(Beginning of Reading text)

Still, Russo does create some moments of surprise and tension. At times, characters are killed off unexpectedly or the psychotic family members show up in places you don’t expect. At other times, burgeoning heroes don’t step in to save the day but, instead, look out for their own interests. But, at its core, this is little more than a Texas Chainsaw Massacre wanna-be with more of a focus on religiosity.
Toward the end of Midnight, when things are heating up, when the book should be getting exciting, here's what happens: a two-page description of a new character shopping for Easter egg dye, with a lengthy description of the history of the country store she is shopping at. It's like a reverse editor worked on this book and instead of taking out all the boring parts, left them in and took out the exciting parts instead.
A family with a satanist obsessive mother and four kids will embark on a journey of depraved, evil and sick desires to please Satan. The children will have their first kill, a local boy who will be caught in one of their traps and repeatedly smashed in the head with a shovel. A runaway girl will be caught and locked in a cage until a ritual begins. The witches are normal law abiding citizens but under the surface is the ultimate evil. One of the kidnapped girls step father is also one complete sick prick.
I really love anything that has to do with the occult. This books read like an 80's horror movie and that's what I liked about it.
The few things I didn't like were, the stepfather was a horrible, ridiculous excuse for a man. There really wasn't much backstory. I mean they told how the kids became the way they were but they never told how the mother ended up the way she was (in the end) and the freaking ending. I mean really? You couldn't throw in a few pages to give us a true ending.
Shame on Burning Bulb Publishing. And I mean serious shame. This ebook was unreadable, I used the "look inside" option on the paperback and found it to be of the same quality. I have to think they had someone read it out loud from a copy of the original paperback and used talk to text. Or maybe the original paperback was that bad too. Either way, any publisher who publishes a book with errors and typos on every page has no business making books.
The word "cataclysm" was used in place of "catechism" which did give me a pretty good laugh. There was one line in the second chapter where a girl is giving confession to a priest. The priest asks: "Did you fail to tell some senior were guilty of?"

(End of Reading text)
(Beginning of Stored data)

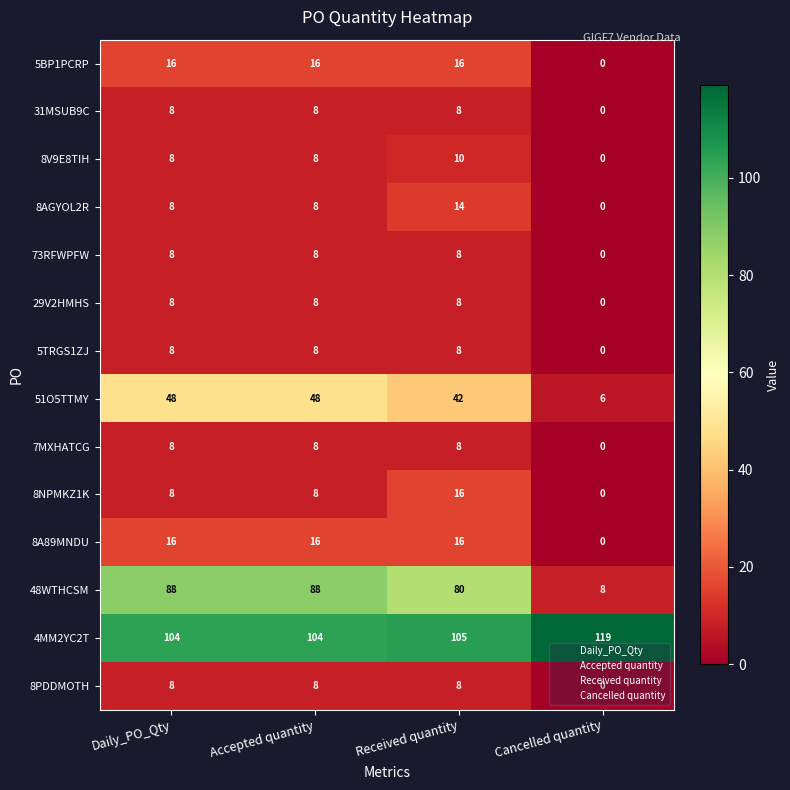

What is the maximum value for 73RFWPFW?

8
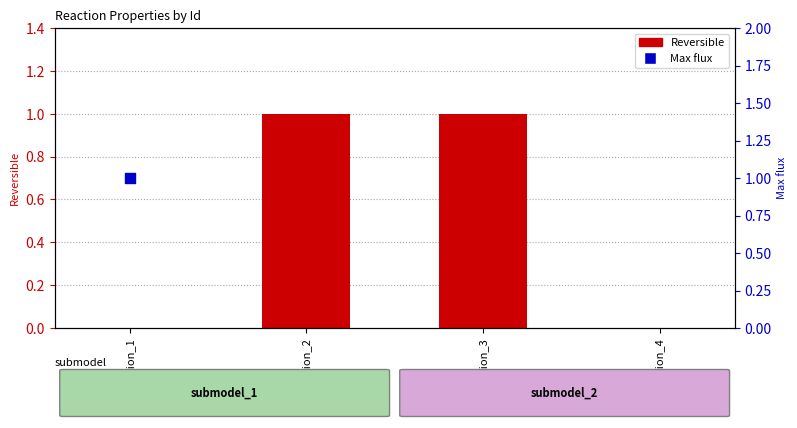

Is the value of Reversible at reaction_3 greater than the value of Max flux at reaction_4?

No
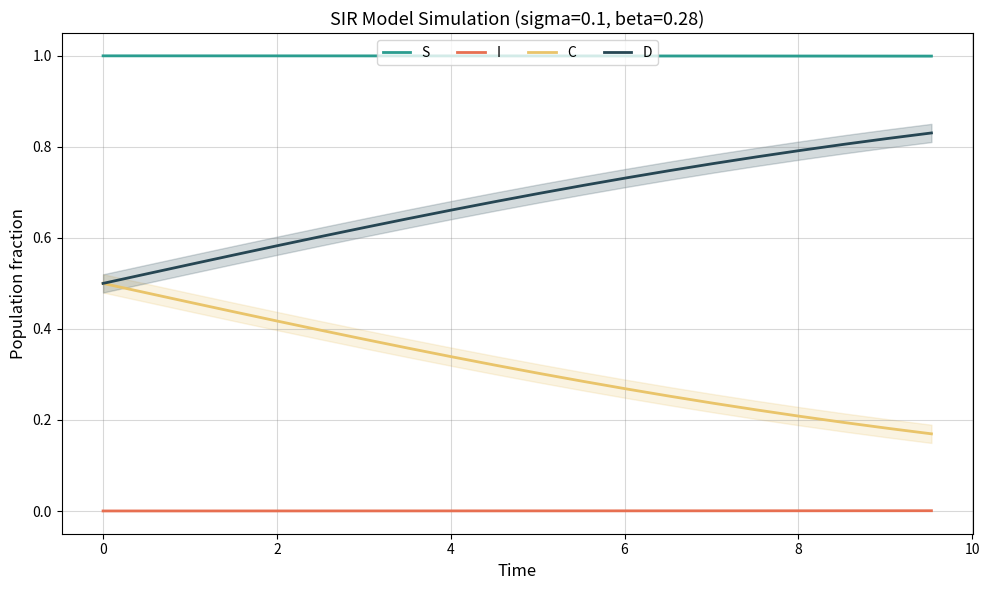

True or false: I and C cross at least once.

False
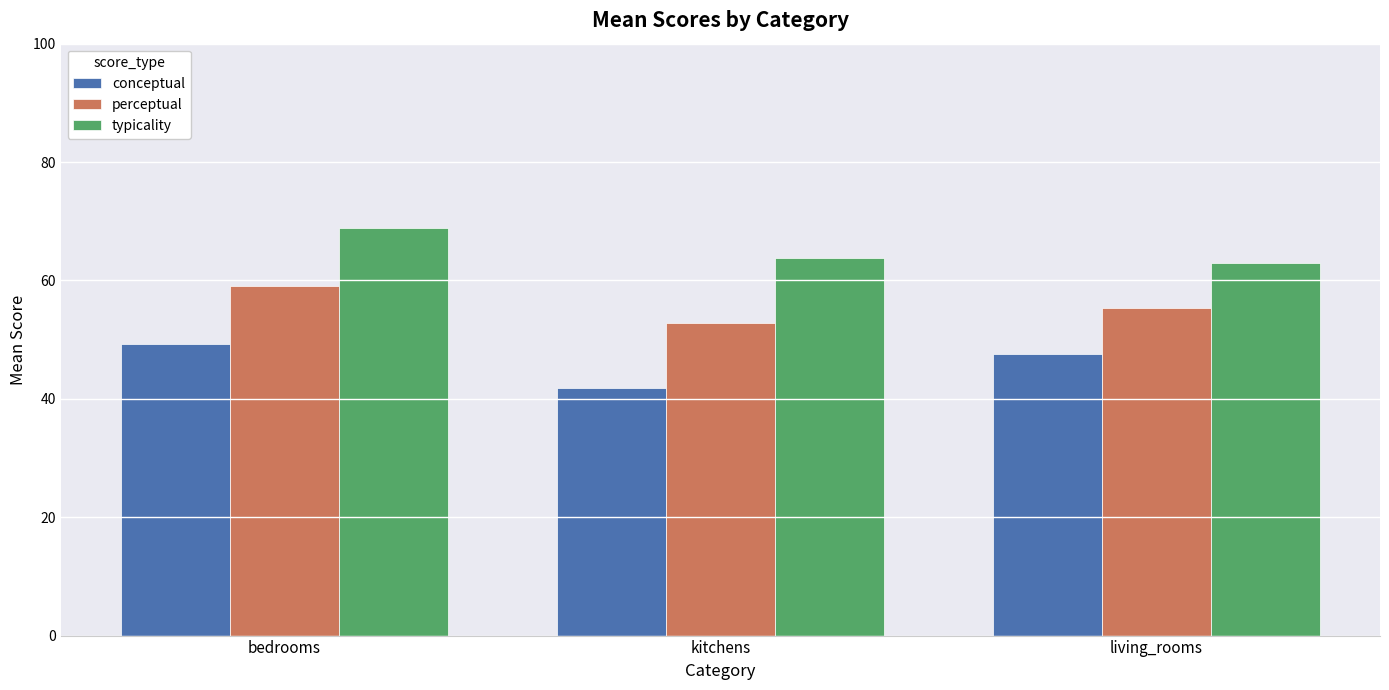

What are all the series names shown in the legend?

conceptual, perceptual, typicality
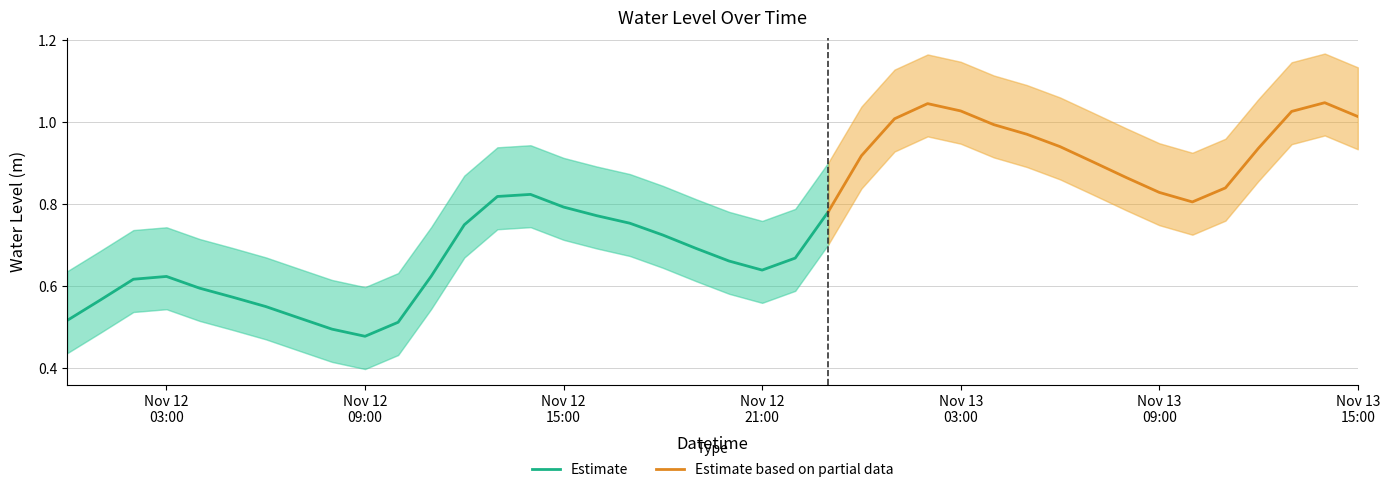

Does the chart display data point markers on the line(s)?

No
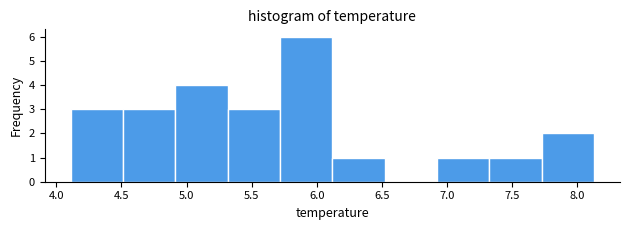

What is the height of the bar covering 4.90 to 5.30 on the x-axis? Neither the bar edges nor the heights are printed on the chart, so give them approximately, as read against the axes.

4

(End of Stored data)

Exercise set:
A: In the reviews of Midnight, list every thing that the reader who enjoys the occult says they didn't like about the book.
B: Retype the passage from the reviews of Midnight starting with "The few things" and going on through "a true ending.".

Expected responses:
A:
- The stepfather, a horrible, ridiculous excuse for a man
- The lack of backstory, in particular no account of how the mother ended up the way she was
- The ending, with no true ending given

B:
The few things I didn't like were, the stepfather was a horrible, ridiculous excuse for a man. There really wasn't much backstory. I mean they told how the kids became the way they were but they never told how the mother ended up the way she was (in the end) and the freaking ending. I mean really? You couldn't throw in a few pages to give us a true ending.